Господин Пуаре напоминал собою какой-то автомат. Вот он блуждает серой тенью по аллее Ботанического сада: на голове старая помятая фуражка, рука едва удерживает трость с пожелтелым набалдашником слоновой кости, выцветшие полы сюртука болтаются, не закрывая ни коротеньких штанов, надетых будто на две палки, ни голубых чулок на тоненьких трясущихся, как у пьяницы, ногах, а сверху вылезает грязная белая жилетка и топорщится заскорузлое жабо из дешевого муслина, отделяясь от скрученного галстука на индюшачьей шее; у многих, кто встречался с ним, невольно возникал вопрос: не принадлежит ли эта китайская тень к дерзкой породе сынов Иафета, порхающих по Итальянскому бульвару?
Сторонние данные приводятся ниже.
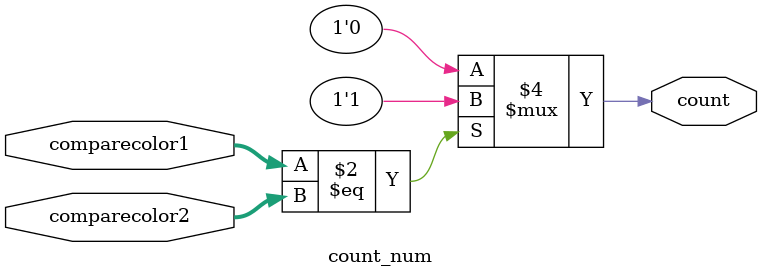
<source format=sv>
`timescale 1ns / 1ps


module count_num (input [11:0] comparecolor1, input [11:0] comparecolor2, output logic count);
    
    always_comb begin
        if (comparecolor1 == comparecolor2) begin
            count = 1;
        end else begin
            count = 0;
        end
    end
endmodule

</source>
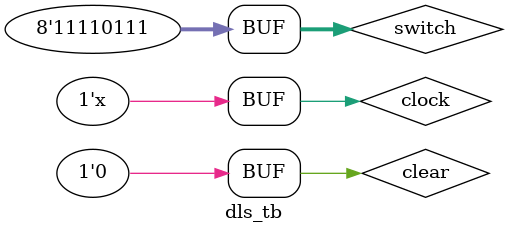
<source format=v>
`timescale 1ns/1ns
module dls(clock,clear,switch,alarm,locked);
input wire clock,clear;
input wire[7:0] switch;
output reg alarm,locked;

wire mux_out,allsw,anysw,codesw,timeout,entimer,sel,alarmc,lockedc;
wire[1:0] selsw;

and a1(allsw,switch[7],switch[6],switch[5],switch[4],switch[3],switch[2],switch[1],switch[0]);
multi m(switch[3:0],selsw,mux_out);

edge_det e1(mux_out,clock,codesw);
edge_det e2(allsw,clock,anysw);

ctrl c1(timeout,codesw,anysw,clock,clear,alarmc,lockedc,entimer,selsw);
cntr cn1(entimer,clock,timeout);

always @* begin
locked<=lockedc;
alarm<=alarmc;
end
endmodule

module ctrl(timeout,codesw,anysw,clock,reset,alarm,locked,entimer,selsw);
input wire timeout,codesw,anysw,clock,reset;
output reg alarm,locked,entimer;
output reg[1:0] selsw;
reg[2:0] state;

initial begin
state<=0;
end

always @(posedge clock) begin
	if(reset) begin
		state<=0;
	end
	else begin
		case(state) 
			0: begin
				if({codesw,anysw}==2'b01) begin
					state<=4;
					end
				if({codesw,anysw}==2'b11) begin
					state<=1;
					end
				if({codesw,anysw}==2'b00) begin
					state<=0;
					end
				if({codesw,anysw}==2'b10) begin
					state<=0;
					end
				end
			1: begin
				if({codesw,anysw}==2'b01) begin
					state<=4;
					end
				if({codesw,anysw}==2'b11) begin
					state<=2;
					end
				if({codesw,anysw}==2'b00) begin
					state<=1;
					end
				if({codesw,anysw}==2'b10) begin
					state<=1;
					end
				end
			2: begin
				if({codesw,anysw}==2'b01) begin
					state<=4;
					end
				if({codesw,anysw}==2'b11) begin
					state<=3;
					end
				if({codesw,anysw}==2'b00) begin
					state<=2;
					end
				if({codesw,anysw}==2'b10) begin
					state<=2;
					end
				end
			3: begin
				if({codesw,anysw}==2'b01) begin
					state<=4;
					end
				if({codesw,anysw}==2'b11) begin
					state<=5;
					end
				if({codesw,anysw}==2'b00) begin
					state<=3;
					end
				if({codesw,anysw}==2'b10) begin
					state<=3;
					end
				end
			5: begin
				if(timeout) begin
					state<=0;
					end
				if(!timeout) begin
					state<=5;
					end
				end
			4:state<=4;
			default:state<=state;
			endcase
	end
end
always @(state) begin
	case (state) 
		0: begin
			alarm<=1;
			locked<=1;
			entimer<=0;
			selsw<=0;
			end
		1: begin
			alarm<=1;
			locked<=1;
			entimer<=0;
			selsw<=1;
			end
		2: begin
			alarm<=1;
			locked<=1;
			entimer<=0;
			selsw<=2;
			end
		3: begin
			alarm<=1;
			locked<=1;
			entimer<=0;
			selsw<=3;
			end
		4: begin
			alarm<=0;
			locked<=1;
			entimer<=0;
			selsw<=0;
			end
		5: begin
			alarm<=1;
			locked<=0;
			entimer<=1;
			selsw<=0;
			end
		default:begin
					end
		endcase
end
endmodule


module cntr(start,clock,timeout);
input wire start,clock;
output reg timeout;
reg[1:0] count;
initial begin
	count<=0;
	timeout<=0;
	end

always @(posedge clock) begin
	if(timeout) begin
		count<=0;
	end
	else if (start) begin
		count<=count+2'b01;
		timeout<=0;
	end
	if(count==2'b11) begin
		timeout<=1;
		end
end
endmodule


module edge_det(edge_in,clock,detected);

input wire edge_in,clock;
output reg detected;
reg prev=0;
always @(posedge clock) begin

	if(edge_in!=prev) begin
		detected<=1;
		prev<=edge_in;
	end
	else begin
		prev<=edge_in;
		detected<=0;
		end
end

endmodule

module multi(in,sel,out);
input wire[3:0] in;
input wire[1:0] sel;
output reg out;

always @* begin
	case (sel)
		0:out=in[0];
		1:out=in[1];
		2:out=in[2];
		3:out=in[3];
	endcase
end
endmodule


module dls_tb();
reg clock,clear;
reg[7:0] switch;
wire alarm,locked;
dls d1(clock,clear,switch,alarm,locked);
always #5 clock=~clock;
initial begin
clock<=1;
clear<=1;
switch<=8'hxx;
#10
clear<=0;
switch<=8'b11111111;
#10
switch<=8'b10111111;
#10
switch<=8'b11111101;
#10
switch<=8'b11011101;
#10
switch<=8'b10111110;
#10
switch<=8'b11110111;
end
endmodule



</source>
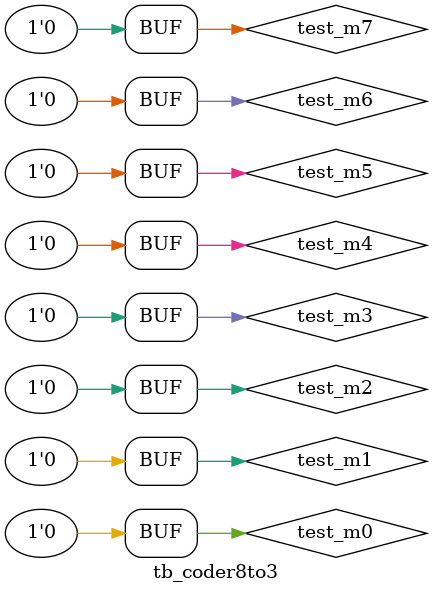
<source format=v>
`timescale 1ns/1ps
module tb_coder8to3;
reg test_m0;
reg test_m1;
reg test_m2;
reg test_m3;
reg test_m4;
reg test_m5;
reg test_m6;
reg test_m7;
wire test_s2;
wire test_s1;
wire test_s0;
initial begin
  test_m0 = 0;
  test_m1 = 0;
  test_m2 = 0;
  test_m3 = 0;
  test_m4 = 0;
  test_m5 = 0;
  test_m6 = 0;
  test_m7 = 0;
  test_m0 = 1;
  #20
  test_m0 = 0;

  test_m1 = 1;
  #20
  test_m1 = 0;

  test_m2 = 1;
  #20
  test_m2 = 0;

  test_m3 = 1;
  #20
  test_m3 = 0;

  test_m4 = 1;
  #20
  test_m4 = 0;

  test_m5 = 1;
  #20
  test_m5 = 0;

  test_m6 = 1;
  #20
  test_m6 = 0;

  test_m7 = 1;
  #20
  test_m7 = 0;
end

coder8to3 UUT_coder8to3(test_m0, test_m1, test_m2, test_m3, test_m4, test_m5
                         ,test_m6, test_m7, test_s2, test_s1, test_s0);
endmodule
</source>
Какая же работа так скрючила его? От какой страсти потемнело его шишковатое лицо, которое и в карикатуре показалось бы невероятным? Кем был он раньше? Быть может, он служил по министерству юстиции, в том отделе, куда все палачи шлют росписи своим расходам, счета за поставку черных покрывал для отцеубийц, за опилки для корзин под гильотиной, за бечеву к ее ножу. Он мог быть и сборщиком налога у ворот бойни или помощником санитарного смотрителя. Словом, этот человек, как видно, принадлежал к вьючным ослам на нашей великой социальной мельнице, к парижским Ратонам, даже не знающим своих Бертранов,[16]был каким-то стержнем, вокруг которого вертелись несчастья и людская скверна, — короче, одним из тех, о ком мы говорим: «Что делать, нужны и такие!» Эти бледные от нравственных или физических страданий лица неведомы нарядному Парижу. Но Париж — это настоящий океан. Бросайте в него лот, и все же глубины его вам не измерить. Не собираетесь ли обозреть и описать его? Обозревайте и описывайте — старайтесь сколько угодно: как бы ни были многочисленны и пытливы его исследователи, но в этом океане всегда найдется область, куда еще никто не проникал, неведомая пещера, жемчуга, цветы, чудовища, нечто неслыханное, упущенное водолазами литературы. К такого рода чудищам относится и «Дом Воке».